Bill to ban fur sales, except for streimels, science

Knesset bill introduced late last week would forbid most sales of fur in Israel; animal rights activists praise legislation.

July 30, 2012 02:59
2 minute read.
Knesset meeting on fur

Knesset meeting on fur 370. (photo credit: Ronen Machleb)

A Knesset bill introduced late last week would forbid most sales of fur in Israel. Animal rights activists praised the legislation.

Unlike a measure Tirosh proposed in 2011, which received heavy opposition particularly from fur hat proprietors in the haredi community, the current measure would allow the sale of fur needed for science or to follow traditional customs or express cultural identity. No fur is produced in Israel.

The bill, drafted by MK Ronit Tirosh (Kadima) in conjunction with the Israel-based International Anti-Fur Coalition, received the support of eight Knesset members from across the political spectrum – Tirosh, Eitan Cabel (Labor), Nitzan Horowitz (Meretz), Yoel Hasson (Kadima), Dov Henin (Hadash), Miri Regev (Likud), Nino Abesadze (Kadima) and Masud Ganaim (United Arab List).
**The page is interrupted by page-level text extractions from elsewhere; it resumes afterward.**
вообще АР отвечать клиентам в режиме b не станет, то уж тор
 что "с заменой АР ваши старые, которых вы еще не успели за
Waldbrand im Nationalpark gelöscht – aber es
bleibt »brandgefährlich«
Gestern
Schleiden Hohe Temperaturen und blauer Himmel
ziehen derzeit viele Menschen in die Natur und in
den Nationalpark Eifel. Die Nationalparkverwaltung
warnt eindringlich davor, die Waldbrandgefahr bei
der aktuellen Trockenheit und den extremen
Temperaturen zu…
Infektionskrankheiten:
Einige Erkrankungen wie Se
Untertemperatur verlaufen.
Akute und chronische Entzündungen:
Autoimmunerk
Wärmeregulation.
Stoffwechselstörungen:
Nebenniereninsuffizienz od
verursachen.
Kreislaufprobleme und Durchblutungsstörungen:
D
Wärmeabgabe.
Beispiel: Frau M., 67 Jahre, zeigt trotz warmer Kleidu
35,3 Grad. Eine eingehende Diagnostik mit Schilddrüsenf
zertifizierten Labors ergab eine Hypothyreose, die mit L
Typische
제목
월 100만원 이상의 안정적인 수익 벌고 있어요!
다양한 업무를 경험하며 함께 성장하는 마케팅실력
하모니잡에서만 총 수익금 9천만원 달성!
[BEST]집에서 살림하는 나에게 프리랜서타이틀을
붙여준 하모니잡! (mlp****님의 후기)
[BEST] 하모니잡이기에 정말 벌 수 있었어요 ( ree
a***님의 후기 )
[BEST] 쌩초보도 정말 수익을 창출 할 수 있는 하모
“Fighting for people’s consciousness is a daily undertaking, and this legislation may yet save millions of animals,” Jane Halevy, executive director and founder of the International Anti-Fur Coalition, said. “It’s time to do this at last and finally end the fur trade in Israel. Such legislation should gain immense respect for Israel and its citizens.”

The text of the bill explains that there is no longer any necessity for fur, as synthetic fabrics heat much more efficiently, and fur is now simply a fashion item and status symbol. A ban on the sale of fur within Israel would provide animals protection according to the Animal Welfare Law, and would be in accordance with the values of human compassion and Judaism, the bill text says.
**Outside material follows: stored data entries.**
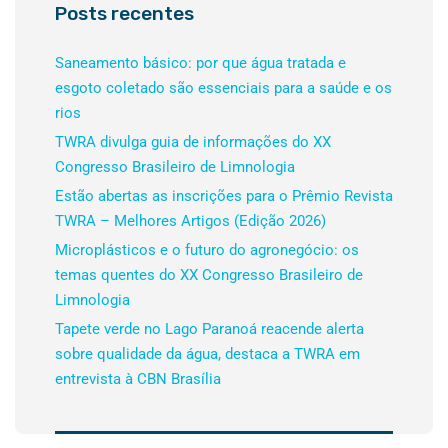
Posts recentes
Saneamento básico: por que água tratada e
esgoto coletado são essenciais para a saúde e os
rios
TWRA divulga guia de informações do XX
Congresso Brasileiro de Limnologia
Estão abertas as inscrições para o Prêmio Revista
TWRA – Melhores Artigos (Edição 2026)
Microplásticos e o futuro do agronegócio: os
temas quentes do XX Congresso Brasileiro de
Limnologia
Tapete verde no Lago Paranoá reacende alerta
sobre qualidade da água, destaca a TWRA em
entrevista à CBN Brasília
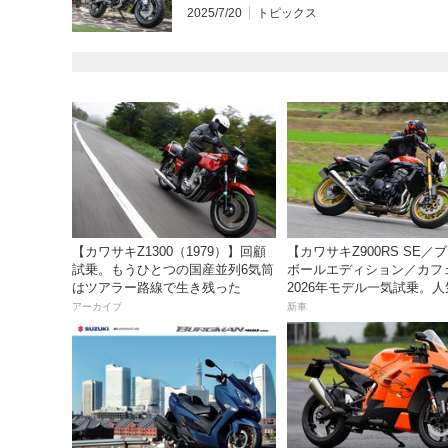
2025/7/20
トピックス
【カワサキZ1300（1979）】回顧
【カワサキZ900RS SE／
試乗。もうひとつの国産並列6気筒
ボールエディション／カフ
はツアラー路線で生き残った
2026年モデル一気試乗。
産ネオレトロモデルが扱い
アーカイブ
新車
上質に進化！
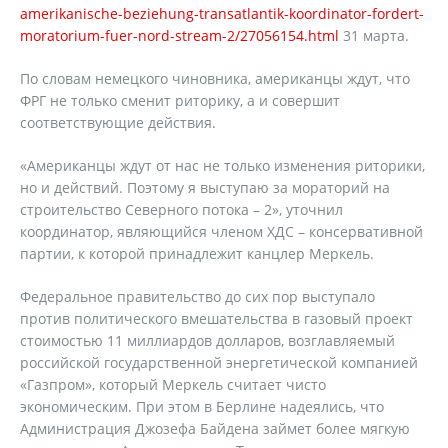
amerikanische-beziehung-transatlantik-koordinator-fordert-
moratorium-fuer-nord-stream-2/27056154.html
31 марта.
По словам немецкого чиновника, американцы ждут, что
ФРГ не только сменит риторику, а и совершит
соответствующие действия.
«Американцы ждут от нас не только изменения риторики,
но и действий. Поэтому я выступаю за мораторий на
строительство Северного потока – 2», уточнил
координатор, являющийся членом ХДС – консервативной
партии, к которой принадлежит канцлер Меркель.
Федеральное правительство до сих пор выступало
против политического вмешательства в газовый проект
стоимостью 11 миллиардов долларов, возглавляемый
российской государственной энергетической компанией
«Газпром», который Меркель считает чисто
экономическим. При этом в Берлине надеялись, что
Администрация Джозефа Байдена займет более мягкую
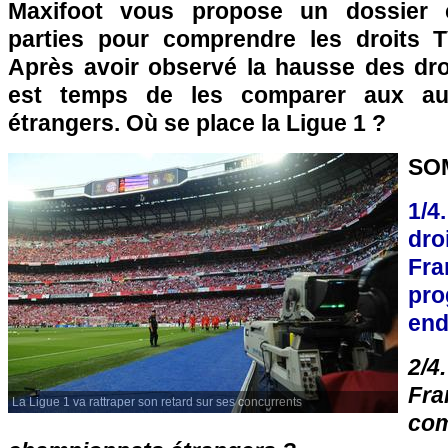
Maxifoot vous propose un dossier 
parties pour comprendre les droits T
Après avoir observé la hausse des droi
est temps de les comparer aux au
étrangers. Où se place la Ligue 1 ?
SO
1/4
dro
F
pr
end
2/4
Fra
La Ligue 1 va rattraper son retard sur ses concurrents
c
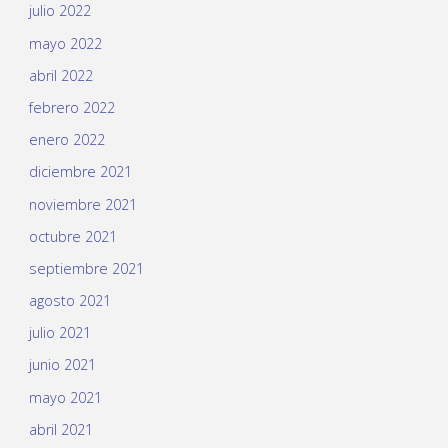
julio 2022
mayo 2022
abril 2022
febrero 2022
enero 2022
diciembre 2021
noviembre 2021
octubre 2021
septiembre 2021
agosto 2021
julio 2021
junio 2021
mayo 2021
abril 2021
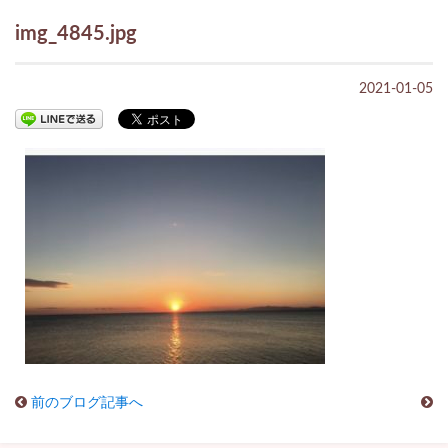
img_4845.jpg
2021-01-05
前のブログ記事へ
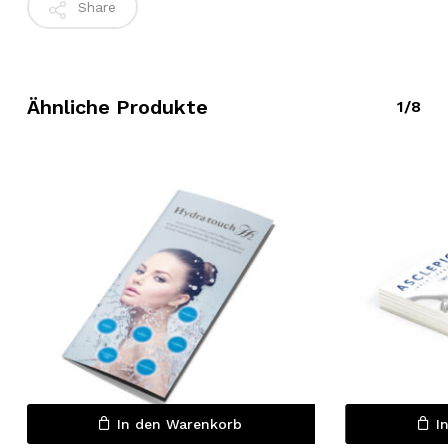
Share
Ähnliche Produkte
1/8
Es befinden sich keine Produkte
im Warenkorb.
Go to shop
In den Warenkorb
I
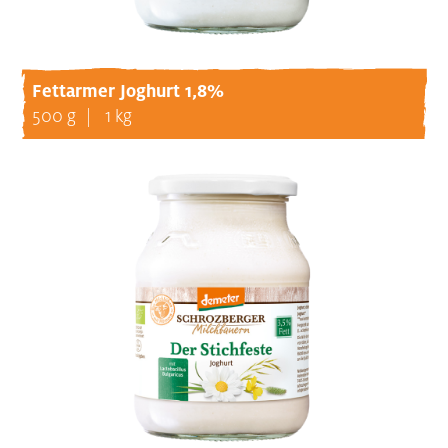
Fettarmer Joghurt 1,8%
500 g
1 kg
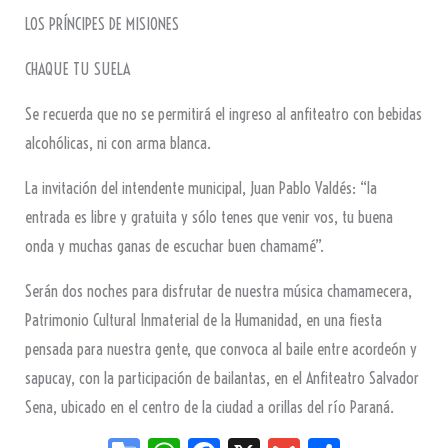
LOS PRÍNCIPES DE MISIONES
CHAQUE TU SUELA
Se recuerda que no se permitirá el ingreso al anfiteatro con bebidas
alcohólicas, ni con arma blanca.
La invitación del intendente municipal, Juan Pablo Valdés: “la
entrada es libre y gratuita y sólo tenes que venir vos, tu buena
onda y muchas ganas de escuchar buen chamamé”.
Serán dos noches para disfrutar de nuestra música chamamecera,
Patrimonio Cultural Inmaterial de la Humanidad, en una fiesta
pensada para nuestra gente, que convoca al baile entre acordeón y
sapucay, con la participación de bailantas, en el Anfiteatro Salvador
Sena, ubicado en el centro de la ciudad a orillas del río Paraná.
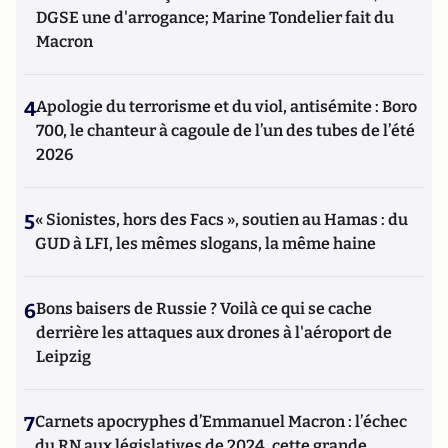
DGSE une d'arrogance; Marine Tondelier fait du
Macron
4
Apologie du terrorisme et du viol, antisémite : Boro
700, le chanteur à cagoule de l’un des tubes de l’été
2026
5
« Sionistes, hors des Facs », soutien au Hamas : du
GUD à LFI, les mêmes slogans, la même haine
6
Bons baisers de Russie ? Voilà ce qui se cache
derrière les attaques aux drones à l'aéroport de
Leipzig
7
Carnets apocryphes d’Emmanuel Macron : l’échec
du RN aux législatives de 2024, cette grande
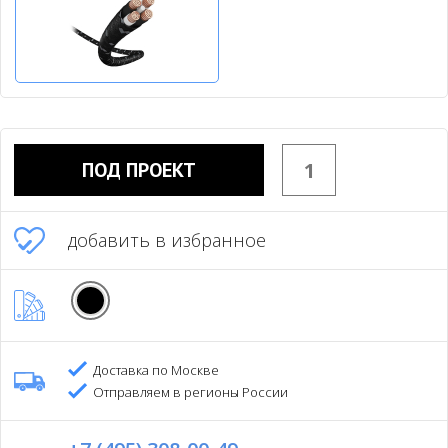
ПОД ПРОЕКТ
добавить в избранное
Доставка по Москве
Отправляем в регионы России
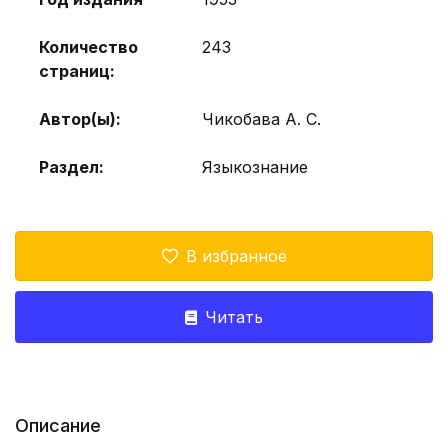
Количество
243
страниц:
Автор(ы):
Чикобава А. С.
Раздел:
Языкознание
В избранное
Читать
Описание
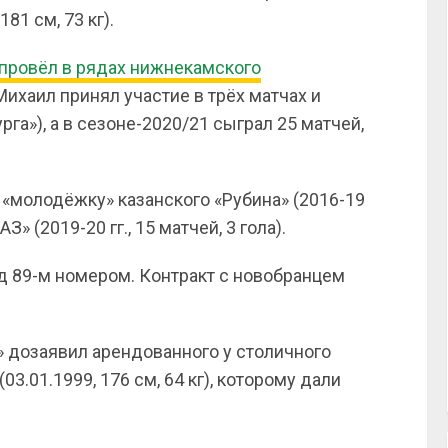
181 см, 73 кг).
провёл в рядах нижнекамского
хаил принял участие в трёх матчах и
рга»), а в сезоне-2020/21 сыграл 25 матчей,
«молодёжку» казанского «Рубина» (2016-19
З» (2019-20 гг., 15 матчей, 3 гола).
од 89-м номером. Контракт с новобранцем
» дозаявил арендованного у столичного
(03.01.1999, 176 см, 64 кг), которому дали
The fur industry uses millions of animals every year – animals that spend their lives in tiny mesh cages and quickly face death, according to the Anti-Fur Coalition.
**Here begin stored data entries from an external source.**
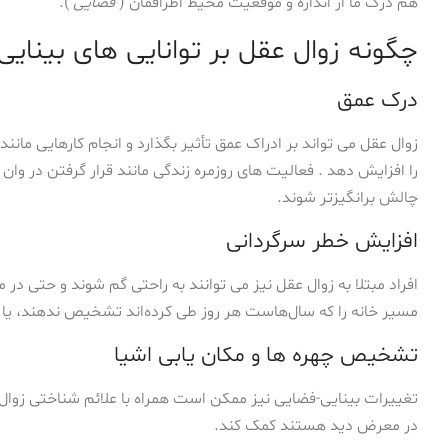
هم درک ما از اندازه و موقعیت محیط اطرافمان (
فضایی
).
چگونه زوال عقل بر توانایی های بینایی
درک عمق
زوال عقل می تواند بر ادراک عمق تأثیر بگذارد و انجام کارهایی مانن
را افزایش دهد . فعالیت های روزمره زندگی مانند قرار گرفتن در وان
چالش برانگیزتر شوند.
افزایش خطر سرگردانی
افراد مبتلا به زوال عقل نیز می توانند به راحتی گم شوند و حتی د
مسیر خانه را که سال‌هاست هر روز طی کرده‌اند تشخیص ندهند، یا نت
تشخیص چهره ها و مکان یابی اشیا
تغییرات بینایی-فضایی نیز ممکن است همراه با علائم شناختی زوال 
در معرض دید هستند کمک کند.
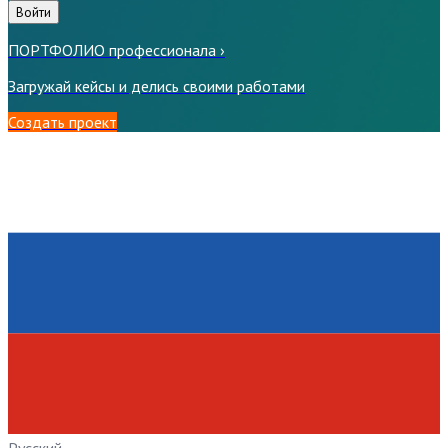
Войти
ПОРТФОЛИО профессионала
›
Загружай кейсы и делись своими работами
Создать проект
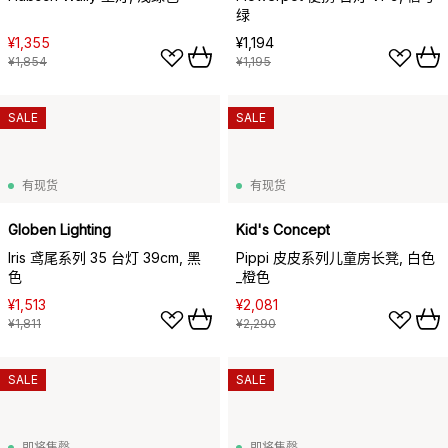
绿
¥1,355
¥1,194
¥1,854
¥1,195
SALE
SALE
有现货
有现货
Globen Lighting
Kid's Concept
Iris 鸢尾系列 35 台灯 39cm, 黑
Pippi 皮皮系列儿童房长凳, 白色
色
_橙色
¥1,513
¥2,081
¥1,811
¥2,290
SALE
SALE
即将售罄
即将售罄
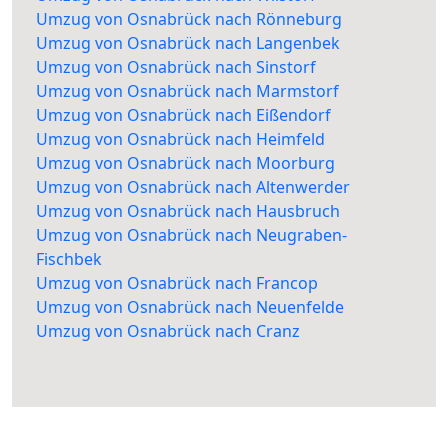
Umzug von Osnabrück nach Rönneburg
Umzug von Osnabrück nach Langenbek
Umzug von Osnabrück nach Sinstorf
Umzug von Osnabrück nach Marmstorf
Umzug von Osnabrück nach Eißendorf
Umzug von Osnabrück nach Heimfeld
Umzug von Osnabrück nach Moorburg
Umzug von Osnabrück nach Altenwerder
Umzug von Osnabrück nach Hausbruch
Umzug von Osnabrück nach Neugraben-
Fischbek
Umzug von Osnabrück nach Francop
Umzug von Osnabrück nach Neuenfelde
Umzug von Osnabrück nach Cranz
“Israel may well become the first country to ban fur sales nationwide,” the coalition said, noting that many cities around the world already ban sales of fur. Such cities include Dublin and Fingal in Ireland and West Hollywood in California.

“The hope is that Israel shall be the first to join, as an entire nation, the growing number of compassionate furfree cities,” the coalition said.

Because the bill would not interfere with international sales to Israel, Halevy told The Jerusalem Post that she felt the opposition to it would be much less than to previous proposals, and she felt it had a good chance of passing in the Knesset.

Also, because a few cities throughout the world have now adopted anti-fur rules, Israel doing so would not be quite so unprecedented, she added.

“Israel has this splendid opportunity to lead [the movement] as a country,” Halevy said.

The organization Anonymous for Animal Rights told the Post that its members hope lawmakers “will be responsive to public sentiment” and approve the bill.

“The Israeli public strongly opposes animal abuse, and fur is perceived clearly – a corpse of a helpless creature who was killed violently,” the group said. “There is no justification for crushing bones in foot traps or skinning conscious animals – accepted and documented methods of the fur industry – certainly not for articles of clothing that are never needed in the Israeli climate.”